Teks yang Dikaji:
= = =
3. Membangun sikap sensitif gender di
sekolah
”Dasar
perempuan, cerewet dan bisanya menangis!”. ”Mentang-mentang cowok, jangan sok
kuasa ngatur-ngatur di kelas ya!”. ”Syarat pengurus ekstrakurikuler adalah
ketua harus cowok, sekretarisnya cewek, seksi perlengkapan cowok, seksi
konsumsi cewek, …”. Contoh ungkapan-ungkapan itu harus dihapus dari benak dan
kebiasaan guru, siswa, dan warga sekolah yang lain.
= = =
Perintah Latihan:
Menurut teks yang dikaji tentang sikap sensitif gender di sekolah, dari benak dan kebiasaan siapa saja contoh ungkapan-ungkapan itu harus dihapus?
= = =
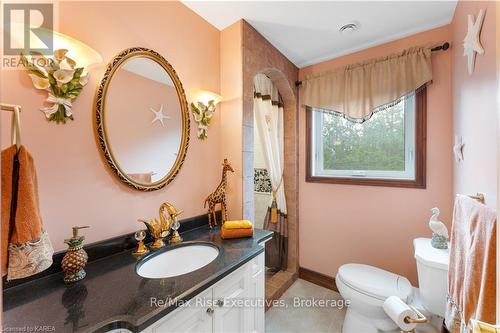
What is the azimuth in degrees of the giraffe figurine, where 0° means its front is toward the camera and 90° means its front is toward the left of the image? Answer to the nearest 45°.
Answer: approximately 270°

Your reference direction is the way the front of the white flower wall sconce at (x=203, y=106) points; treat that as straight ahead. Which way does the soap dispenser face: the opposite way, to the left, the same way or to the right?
to the left

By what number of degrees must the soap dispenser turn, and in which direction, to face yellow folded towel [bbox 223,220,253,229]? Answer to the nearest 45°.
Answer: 0° — it already faces it

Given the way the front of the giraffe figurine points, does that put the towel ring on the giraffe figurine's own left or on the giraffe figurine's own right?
on the giraffe figurine's own right

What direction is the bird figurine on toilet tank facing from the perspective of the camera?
to the viewer's left

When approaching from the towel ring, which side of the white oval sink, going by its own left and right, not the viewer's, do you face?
right

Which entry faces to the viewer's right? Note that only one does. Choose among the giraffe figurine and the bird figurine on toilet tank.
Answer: the giraffe figurine

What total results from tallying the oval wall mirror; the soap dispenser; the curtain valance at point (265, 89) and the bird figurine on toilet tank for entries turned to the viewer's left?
1

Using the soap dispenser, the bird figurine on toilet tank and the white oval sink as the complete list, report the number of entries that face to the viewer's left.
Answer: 1

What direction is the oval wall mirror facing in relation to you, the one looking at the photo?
facing the viewer and to the right of the viewer

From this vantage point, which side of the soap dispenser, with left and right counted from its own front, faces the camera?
right

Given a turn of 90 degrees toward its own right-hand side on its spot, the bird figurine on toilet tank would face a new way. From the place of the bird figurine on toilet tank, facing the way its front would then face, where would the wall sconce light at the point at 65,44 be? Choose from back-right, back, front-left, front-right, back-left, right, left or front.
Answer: back-left

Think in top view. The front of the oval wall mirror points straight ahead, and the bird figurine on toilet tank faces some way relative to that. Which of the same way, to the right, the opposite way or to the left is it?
the opposite way

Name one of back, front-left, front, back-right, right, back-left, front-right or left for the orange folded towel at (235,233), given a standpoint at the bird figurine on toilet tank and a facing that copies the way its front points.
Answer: front-left
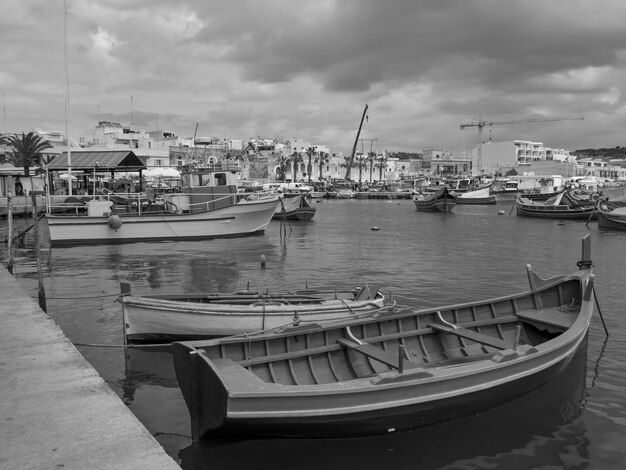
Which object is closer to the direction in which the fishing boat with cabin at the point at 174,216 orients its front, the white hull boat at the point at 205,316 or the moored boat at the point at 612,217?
the moored boat

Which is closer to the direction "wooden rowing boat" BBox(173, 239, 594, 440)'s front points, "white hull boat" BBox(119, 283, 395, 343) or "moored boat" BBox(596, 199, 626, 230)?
the moored boat

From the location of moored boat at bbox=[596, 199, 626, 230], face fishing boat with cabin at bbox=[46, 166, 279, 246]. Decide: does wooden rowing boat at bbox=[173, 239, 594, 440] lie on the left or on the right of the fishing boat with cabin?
left

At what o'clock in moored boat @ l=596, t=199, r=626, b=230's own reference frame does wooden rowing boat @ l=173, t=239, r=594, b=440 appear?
The wooden rowing boat is roughly at 9 o'clock from the moored boat.

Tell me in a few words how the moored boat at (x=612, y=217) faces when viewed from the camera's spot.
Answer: facing to the left of the viewer

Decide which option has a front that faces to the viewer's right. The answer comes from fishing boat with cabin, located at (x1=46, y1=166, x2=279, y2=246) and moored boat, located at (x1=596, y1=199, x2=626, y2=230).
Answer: the fishing boat with cabin

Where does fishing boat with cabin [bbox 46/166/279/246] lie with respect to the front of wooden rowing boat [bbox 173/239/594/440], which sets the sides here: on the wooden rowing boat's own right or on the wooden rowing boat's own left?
on the wooden rowing boat's own left

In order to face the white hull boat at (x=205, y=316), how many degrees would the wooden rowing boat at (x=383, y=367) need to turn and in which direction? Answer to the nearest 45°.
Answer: approximately 90° to its left

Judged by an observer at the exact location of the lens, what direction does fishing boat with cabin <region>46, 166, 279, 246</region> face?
facing to the right of the viewer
= = =
Jawaban Tertulis:
Dari benak dan kebiasaan guru, siswa, dan warga sekolah yang lain.